Evans-Pritchard gets one thing right: Austerity is a disastrous policy. Regulation, taxes and previous monetizations have left many European countries with dysfunctional economies that are ill-prepared to shoulder the burdens of "austerity." For many countries and citizens, government programs are all they have left – and now those are being stripped away, too.
The harsh burden of high taxes and low government services sounds logical but surely it must be designed to generate a level of continued misery. Here's a description of the Greek economy several years removed from the height of violence and street protests over the country's foundering economy, as reported on by Al Jazeera in an article entitled, "After recession, Greece begins a slow ascent."
After six years of a deep recession and austerity measures designed to help the country claw its way back into the black, Greece's public debt level is currently at 177 percent of GDP. Nearly 1.3 million Greeks remain unemployed, many of them long-term.
"The economy is mostly the same as it was two years ago, but in some ways, it's worse," said one unemployed man who asked his name be withheld to protect his prospects. "Some of us (who lost jobs during the recession) are just now running out of money, so we feel it more now."
Even the employed have felt the pinch. Changes to the income tax code written into law in December, and set to go into effect in January 2015, will not only impact how personal income tax is calculated, but lowers the cap on exempt income, and asks taxpayers to prepay their tax payment and withholding against the following year's income.
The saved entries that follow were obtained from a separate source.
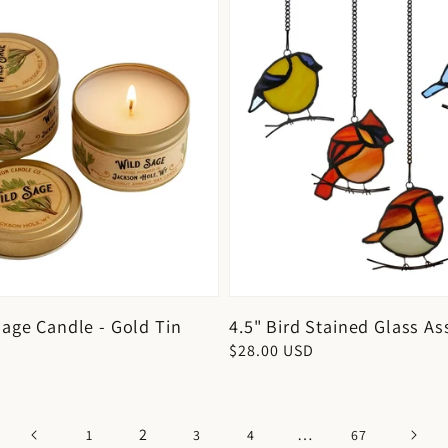
Sage Candle - Gold Tin
4.5" Bird Stained Glass As
Regular
$28.00 USD
price
2
…
1
3
4
67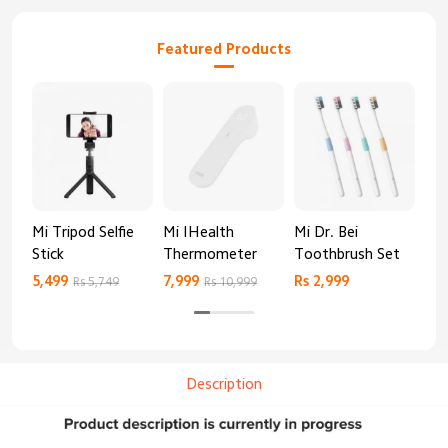
Featured Products
Mi Tripod Selfie
Mi IHealth
Mi Dr. Bei
And
Stick
Thermometer
Toothbrush Set
Blo
Mo
5,499
7,999
Rs 2,999
Rs 
Rs 5,749
Rs 10,999
Description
Austerity programs and higher taxes were forced on the Greeks, the Spanish, the Portuguese and Italians. Still to come: France, among other countries.
We don't read about the social costs or simmering resentments but they are there and likely continue to fester. We can see this in the voting patterns: third-party "fascist" political alternatives are springing up across Europe. People want relief.
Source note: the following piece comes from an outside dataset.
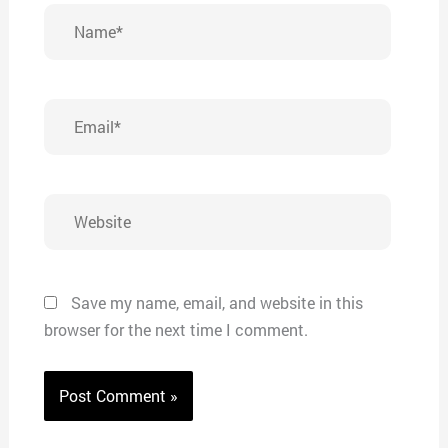
Name*
Email*
Website
Save my name, email, and website in this
browser for the next time I comment.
They won't get it, though, or not from what we can tell. "Austerity" is a deliberate program, just as deliberate as the program of lending to corrupt Southern European governments that created the "crisis" in the first place.
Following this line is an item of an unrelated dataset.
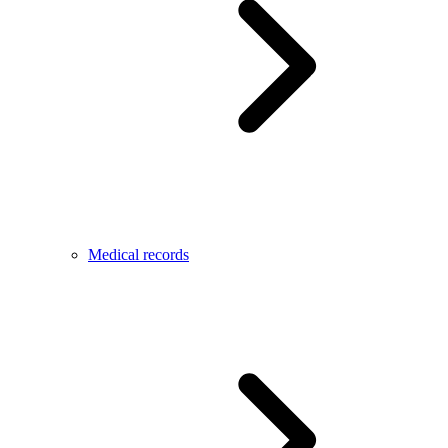
Medical records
We're really supposed to think after all this time – after so much European history, both military and economic – that bankers didn't realize as they lent merrily that at some point Europe would not have the wherewithal to pay the bill?
Over and over, we're supposed to believe that these "crises" happen by accident. They are blundered into repetitively by the same individuals that have been entrapped by previous crises of a similar nature. Either the institutional memory of global finance is dysfunctional or there are elements of guile and intention involved in the unsurprising emergent distress.
In fact, we've established in numerous articles that the EU braintrust knew well what they were doing when they imposed a monetary union ahead of a political one. They knew it would provoke a crisis and said so. That crisis, provoked indeed, remains as yet unresolved.
At some point, the conversation will have to be resolved by action. It probably won't make any difference in terms of Europe's ultimate fate – as Keynesian money printing doesn't really work anyway – but it will certainly provoke strong passions, especially among Germans and other Northern Europeans.
The point will be to create the conditions for some sort of "deeper" political union, either Northern and Southern or simply all at once. This is the real goal. From what we can tell, the crisis is coming to a head, as planned. It will be most instructive to see if it yields the requisite results or if Europe decline to be further manipulated.
The ramifications will be most important, and not just for Europeans.